Improved observation of the global water cycle with satellite remote sensing and neural network modeling

Une thèse présentée pour l’obtention du grade de Docteur

Sorbonne Université
École Doctorale des Sciences de l’Environnement d’Île de France (Nº 129)

par

Matthew G. Heberger

Laboratoire d’Etudes du Rayonnement et de la Matière en Astrophysique et Atmosphères, UMR 8112
Observatoire de Paris
Présentée et soutenue publiquement le 12 janvier 2024
devant un jury composé de:

Hélène CHEPFER Sorbonne Université Présidente du jury
Aaron BOONE Météo France, Toulouse Rapporteur
Frédéric FRAPPART INRAE, Villenave d’Ornon Rapporteur
Hélène BROGNIEZ Université Paris-Saclay Examinatrice
Ming PAN Univ. of California at San Diego Examinateur
Fabrice PAPA IRD, Brasilia, Brazil Examinateur
Filipe AIRES LERMA/CNRS, Paris Directeur de thèse

image image image

Acknowledgements

I had one of the the best advisors a doctoral candidate could hope for. Thank you, Filipe Aires, for having confidence in a “non-traditional student” and for your constant support and guidance. I also owe a big thanks to my “lab partner” Victor Pellet for many helpful conversations, coding advice, and incredibly valuable feedback on my writing.

I offer my sincere gratitude to the members of my jury (thesis committee) for your time, energy, and expertise : Hélène Chepfer, Aaron Boone, Frédéric Frappart, Hélène Brogniez, Ming Pan, and Fabrice Papa. To Drs. Pan and Papa, thank you for accompanying me since year one as part of my Comité de Suivi, and for your constructive input and encouragement.

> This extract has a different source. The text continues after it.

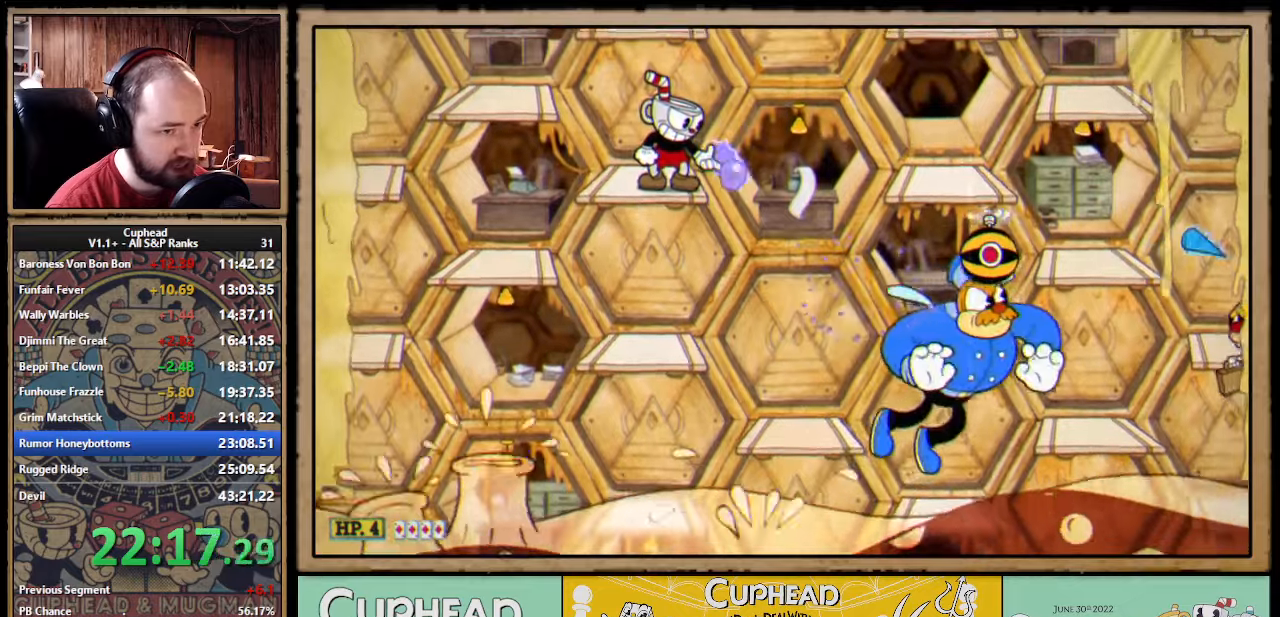
{"buttons": ["X", "R1"], "left_stick": "center", "events": [[150, "left_stick", "right"], [467, "left_stick", "center"]]}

I want to express gratitude to the Government of France and to the administration of President Emmanuel Macron for supporting climate research and for welcoming international researchers to France when they felt less than welcome in their home countries. It has been an extraordinary honor and privilege to be a student at Sorbonne University and to do research at the Paris Observatory, both renowned institutions.

I humbly thank the many people that make these institutions run and who are too frequently unacknowledged – technicians, administrators, janitors, groundskeepers, guardians, cooks and dishwashers in the cantine, and many more. We could not do science without you! I stand in solidarity with you in your ongoing struggle for recognition, rights, and fair pay. Together, let us acknowledge the intrinsic value of each individual’s contribution, and work to create a society where the fruits of labor are equitably shared, and the principles of égalité and fraternité prevail.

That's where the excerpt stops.